Solution: Treat AI output as untrusted input. Strip stray code fences defensively, parse with explicit error handling, and validate every field — valid question type, non-empty prompt, exactly one correct option for multiple-choice, scores clamped to range. Malformed output raises a clear error rather than reaching the instructor as garbage.
What I learned: "The model will return JSON" is a hope, not a contract.

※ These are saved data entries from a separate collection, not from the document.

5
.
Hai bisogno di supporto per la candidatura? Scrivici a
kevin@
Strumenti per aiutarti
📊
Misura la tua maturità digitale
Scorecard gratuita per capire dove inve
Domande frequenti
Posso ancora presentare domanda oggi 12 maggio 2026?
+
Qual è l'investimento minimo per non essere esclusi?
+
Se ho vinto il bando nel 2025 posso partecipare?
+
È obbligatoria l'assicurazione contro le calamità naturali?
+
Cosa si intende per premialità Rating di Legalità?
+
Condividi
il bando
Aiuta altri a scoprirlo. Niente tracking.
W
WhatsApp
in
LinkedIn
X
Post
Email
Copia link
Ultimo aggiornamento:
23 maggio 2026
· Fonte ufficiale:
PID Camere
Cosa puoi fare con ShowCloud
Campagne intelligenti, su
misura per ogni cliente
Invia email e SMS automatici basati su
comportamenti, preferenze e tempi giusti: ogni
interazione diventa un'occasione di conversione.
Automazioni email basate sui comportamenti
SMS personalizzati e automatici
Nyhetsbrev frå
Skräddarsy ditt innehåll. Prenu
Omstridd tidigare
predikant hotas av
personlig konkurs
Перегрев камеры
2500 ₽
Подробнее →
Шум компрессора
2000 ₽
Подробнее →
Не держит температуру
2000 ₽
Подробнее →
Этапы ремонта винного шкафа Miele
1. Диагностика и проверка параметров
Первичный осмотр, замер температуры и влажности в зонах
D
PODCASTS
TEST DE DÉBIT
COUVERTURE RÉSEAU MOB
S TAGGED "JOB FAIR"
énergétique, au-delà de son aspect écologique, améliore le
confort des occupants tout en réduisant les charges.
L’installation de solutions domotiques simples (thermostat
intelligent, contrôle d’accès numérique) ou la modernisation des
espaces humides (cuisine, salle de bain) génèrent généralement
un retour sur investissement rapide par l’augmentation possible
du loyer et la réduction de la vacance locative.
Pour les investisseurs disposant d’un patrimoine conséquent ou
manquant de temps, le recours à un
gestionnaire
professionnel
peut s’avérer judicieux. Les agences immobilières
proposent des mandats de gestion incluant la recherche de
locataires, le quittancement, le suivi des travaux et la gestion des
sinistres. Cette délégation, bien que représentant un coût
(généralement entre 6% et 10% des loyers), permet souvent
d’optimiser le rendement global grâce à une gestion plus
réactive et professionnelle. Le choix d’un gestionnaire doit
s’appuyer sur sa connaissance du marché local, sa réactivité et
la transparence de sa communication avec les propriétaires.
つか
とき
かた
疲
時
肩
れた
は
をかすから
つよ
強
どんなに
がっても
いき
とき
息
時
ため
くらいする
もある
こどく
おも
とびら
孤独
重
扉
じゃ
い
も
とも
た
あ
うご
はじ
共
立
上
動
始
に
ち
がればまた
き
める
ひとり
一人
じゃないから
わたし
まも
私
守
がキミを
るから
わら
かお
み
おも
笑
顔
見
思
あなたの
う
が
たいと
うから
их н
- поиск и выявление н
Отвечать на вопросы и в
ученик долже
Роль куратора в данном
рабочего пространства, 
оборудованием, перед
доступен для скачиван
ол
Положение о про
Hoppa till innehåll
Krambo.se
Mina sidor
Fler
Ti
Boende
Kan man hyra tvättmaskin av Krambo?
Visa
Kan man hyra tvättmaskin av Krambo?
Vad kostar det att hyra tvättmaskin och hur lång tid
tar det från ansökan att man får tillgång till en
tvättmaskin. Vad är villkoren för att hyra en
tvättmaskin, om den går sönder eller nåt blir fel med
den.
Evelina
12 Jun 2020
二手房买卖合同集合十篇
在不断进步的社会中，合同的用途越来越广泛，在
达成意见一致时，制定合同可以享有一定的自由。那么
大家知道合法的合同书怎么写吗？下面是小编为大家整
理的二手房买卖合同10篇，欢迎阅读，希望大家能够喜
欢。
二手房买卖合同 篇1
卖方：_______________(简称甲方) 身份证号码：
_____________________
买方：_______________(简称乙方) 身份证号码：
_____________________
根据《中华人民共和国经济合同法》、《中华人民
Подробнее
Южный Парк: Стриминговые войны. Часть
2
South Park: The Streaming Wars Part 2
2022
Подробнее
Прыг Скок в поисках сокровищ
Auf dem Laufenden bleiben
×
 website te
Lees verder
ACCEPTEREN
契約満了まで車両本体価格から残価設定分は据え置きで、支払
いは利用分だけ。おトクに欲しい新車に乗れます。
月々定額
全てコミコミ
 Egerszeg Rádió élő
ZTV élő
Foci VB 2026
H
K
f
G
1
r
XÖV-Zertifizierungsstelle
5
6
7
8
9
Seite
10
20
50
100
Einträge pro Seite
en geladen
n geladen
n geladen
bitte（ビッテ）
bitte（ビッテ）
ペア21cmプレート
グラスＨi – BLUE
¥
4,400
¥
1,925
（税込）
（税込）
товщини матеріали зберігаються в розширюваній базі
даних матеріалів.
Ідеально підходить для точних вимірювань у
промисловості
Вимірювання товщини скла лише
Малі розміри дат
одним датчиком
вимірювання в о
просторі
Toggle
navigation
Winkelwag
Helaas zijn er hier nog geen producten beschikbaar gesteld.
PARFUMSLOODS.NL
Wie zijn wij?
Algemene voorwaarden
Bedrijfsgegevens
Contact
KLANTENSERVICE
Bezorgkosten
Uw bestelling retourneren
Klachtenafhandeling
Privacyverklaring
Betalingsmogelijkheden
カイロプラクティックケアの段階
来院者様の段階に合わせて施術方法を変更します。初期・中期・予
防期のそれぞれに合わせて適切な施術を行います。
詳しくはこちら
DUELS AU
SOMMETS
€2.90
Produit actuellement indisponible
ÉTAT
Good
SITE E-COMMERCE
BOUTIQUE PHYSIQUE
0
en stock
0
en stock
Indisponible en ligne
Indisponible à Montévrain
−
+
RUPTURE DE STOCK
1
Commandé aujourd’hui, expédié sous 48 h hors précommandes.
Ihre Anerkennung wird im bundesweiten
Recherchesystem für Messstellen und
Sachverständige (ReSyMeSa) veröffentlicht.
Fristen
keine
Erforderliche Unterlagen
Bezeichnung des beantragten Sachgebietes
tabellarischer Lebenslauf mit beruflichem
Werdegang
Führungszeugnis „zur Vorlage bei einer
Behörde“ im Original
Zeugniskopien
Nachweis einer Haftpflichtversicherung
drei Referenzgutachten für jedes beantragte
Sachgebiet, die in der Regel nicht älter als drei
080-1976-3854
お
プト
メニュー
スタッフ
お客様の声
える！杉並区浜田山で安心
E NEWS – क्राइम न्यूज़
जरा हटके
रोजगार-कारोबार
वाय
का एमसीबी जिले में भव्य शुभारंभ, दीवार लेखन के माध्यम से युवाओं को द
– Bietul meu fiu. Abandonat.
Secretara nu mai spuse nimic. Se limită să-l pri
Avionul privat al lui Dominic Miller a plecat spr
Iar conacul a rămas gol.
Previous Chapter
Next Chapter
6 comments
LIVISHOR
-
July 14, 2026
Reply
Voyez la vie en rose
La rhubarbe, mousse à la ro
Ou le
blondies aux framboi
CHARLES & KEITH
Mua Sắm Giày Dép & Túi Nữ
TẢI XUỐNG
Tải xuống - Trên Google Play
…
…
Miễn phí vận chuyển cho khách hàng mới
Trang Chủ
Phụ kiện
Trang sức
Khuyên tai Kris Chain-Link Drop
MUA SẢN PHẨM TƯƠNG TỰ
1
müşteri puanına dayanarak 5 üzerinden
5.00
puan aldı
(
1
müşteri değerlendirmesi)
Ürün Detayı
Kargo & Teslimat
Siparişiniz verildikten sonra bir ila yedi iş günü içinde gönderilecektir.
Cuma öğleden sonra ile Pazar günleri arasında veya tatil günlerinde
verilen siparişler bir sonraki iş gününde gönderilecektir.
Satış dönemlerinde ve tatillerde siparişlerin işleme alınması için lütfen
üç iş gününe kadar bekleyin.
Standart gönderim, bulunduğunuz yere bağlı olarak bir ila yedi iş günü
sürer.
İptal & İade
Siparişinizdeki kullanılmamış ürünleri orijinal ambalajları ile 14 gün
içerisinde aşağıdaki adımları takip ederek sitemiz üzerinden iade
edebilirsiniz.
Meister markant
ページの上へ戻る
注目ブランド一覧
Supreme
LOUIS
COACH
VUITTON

The validation layer around an LLM call is as important as the prompt. Build it assuming the model will eventually return something malformed, because it will.
5. AI latency that can't block the user
Challenge: Grading short-answer questions with the AI is slow. Doing it synchronously inside the submission request would leave students staring at a spinner.
Solution: Decoupled the flow. Submission persists and confirms immediately; pre-grading runs separately and produces suggestions the instructor reviews later. The student never waits on the AI, and the instructor gets a head start instead of a blank grading screen.
What I learned: Put slow, non-critical AI work off the request's critical path. The student's submission shouldn't depend on an LLM round-trip succeeding, and the instructor's workflow is better served by suggestions-on-arrival than by real-time grading anyway.
6. A provider abstraction worth the upfront cost
Challenge: Wiring 35 service modules directly to Groq's SDK would weld the whole app to one vendor's pricing and uptime.
Solution: An AIProvider abstract base class with one method, send_message. Groq and Anthropic implementations sit behind it, selected by an env var. Vision-model selection and token accounting are handled inside the abstraction so calling code stays provider-agnostic.
What I learned: Abstractions earn their keep when the thing they hide is volatile. LLM pricing, availability, and capabilities change fast. One interface and a one-line env swap is cheap insurance against a vendor problem becoming an app-wide refactor.